The proportion who had not done anything about their need for treatment or advice increased from 13% of those with good or very good oral health to 24% of those with bad or very bad oral health.

Usual pattern of dental attendance

Adults who reported going for regular check-ups were most likely to have contacted their usual practice when they needed treatment or advice. 78% did so, compared with 54% of those who went for occasional check-ups and 46% of those who only went to the dentist when they had trouble.

Outcomes of seeking treatment or advice

Those who had sought treatment or advice from any source were asked what happened. The most common outcome was that the problem was completely treated by a dental professional (48%). Smaller proportions of participants received temporary treatment from a dental professional (15%), advice on how to manage the problem on their own (15%) or a prescription for antibiotics (11%). One in 10 (10%) received no professional treatment or advice.

Figure 12: outcomes when looked for dental treatment or advice

Base: adults who sought treatment or advice.

Error bars show the 95% confidence interval around the estimates.

Source: Table 7 in the data tables.

These proportions were similar for those who contacted their usual dental practice. Half (51%) reported having been completely treated by a dental professional, 15% received temporary treatment, 15% were given advice on how to manage the problem on their own, 11% received a prescription for antibiotics and 7% received no professional treatment or advice.

Among those who needed treatment for a broken or decayed tooth, 51% reported that they had been completely treated by a dental professional, 24% received temporary treatment, 16% were given advice on how to manage the problem on their own, 8% received a prescription for antibiotics and 13% received no professional treatment or advice.

Among those who reported toothache or other pain, 43% reported having had complete professional treatment, 19% received temporary treatment, 23% were given advice on how to manage the problem on their own, 25% received a prescription for antibiotics and 11% received no professional treatment or advice.

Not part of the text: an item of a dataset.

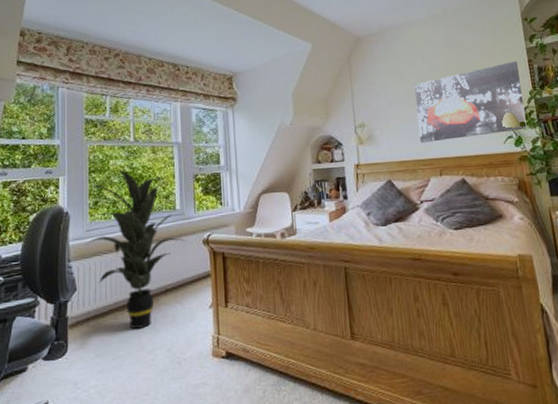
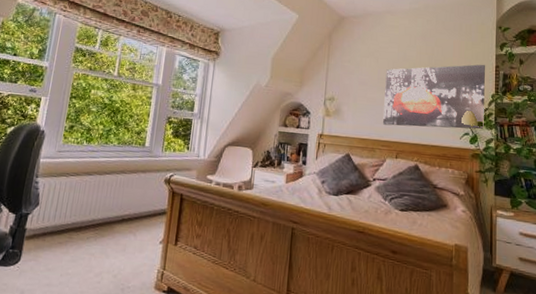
indoor plant: present [87,169,187,329] -> none [56,99,150,251]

The characteristics of those who needed treatment or advice varied according to the problem they had and the actions they took. These will have influenced the outcomes of treatment, and consequently no comparisons of outcomes have been made across groups.

Reasons for not seeking treatment or advice

Among the 35% of survey participants who reported that they had needed advice or treatment, around 1 in 6 (16%) reported that they had not sought it. These participants were asked why they had not looked for help. Half of them either chose a reason other than those listed in the questionnaire (30%), didn’t know (3%) or preferred not to say (17%).

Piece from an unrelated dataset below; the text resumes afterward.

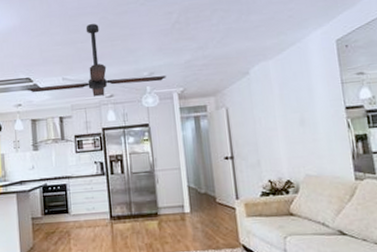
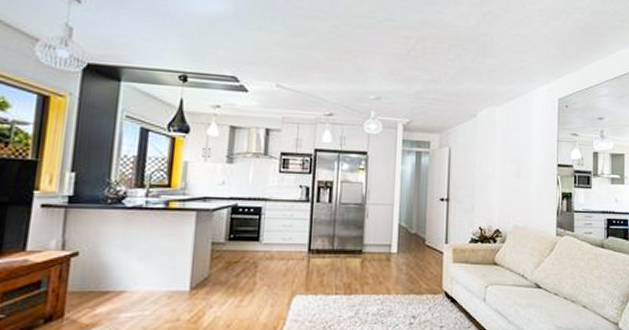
ceiling fan: present [26,24,166,97] -> none [230,30,394,113]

Among the options in the questionnaire, the most common reason for not seeking help was that participants were worried about catching COVID-19 or were shielding (23% of those who did not seek help). Other reasons were that they could not afford to pay for treatment or advice (13%), the problem got better without help (9%), the participant did not know how to access treatment or advice (9%), they could not find a dentist who would treat them (7%), they could not travel to the dentist (5%) or they had COVID-19 (3%).

There was very little difference between different kinds of adults in the proportions who did not seek treatment or advice because they were worried about contracting COVID-19 or were shielding. Those who described their oral health as good or very good were least likely to have avoided seeking help because of this (17%, compared with 31% of those with fair oral health and 28% of those with bad or very bad oral health).

The proportions of participants who did not seek help because they could not afford to pay for it varied with neighbourhood deprivation (from 3% in the least deprived quintile to 26% in the most derived quintile), household income (from 5% of those in the highest income quintile to 34% of those in the lowest income quintile) and with self-assessed dental health (from 4% of those with good or very good oral health to 34% of those with bad or very bad oral health).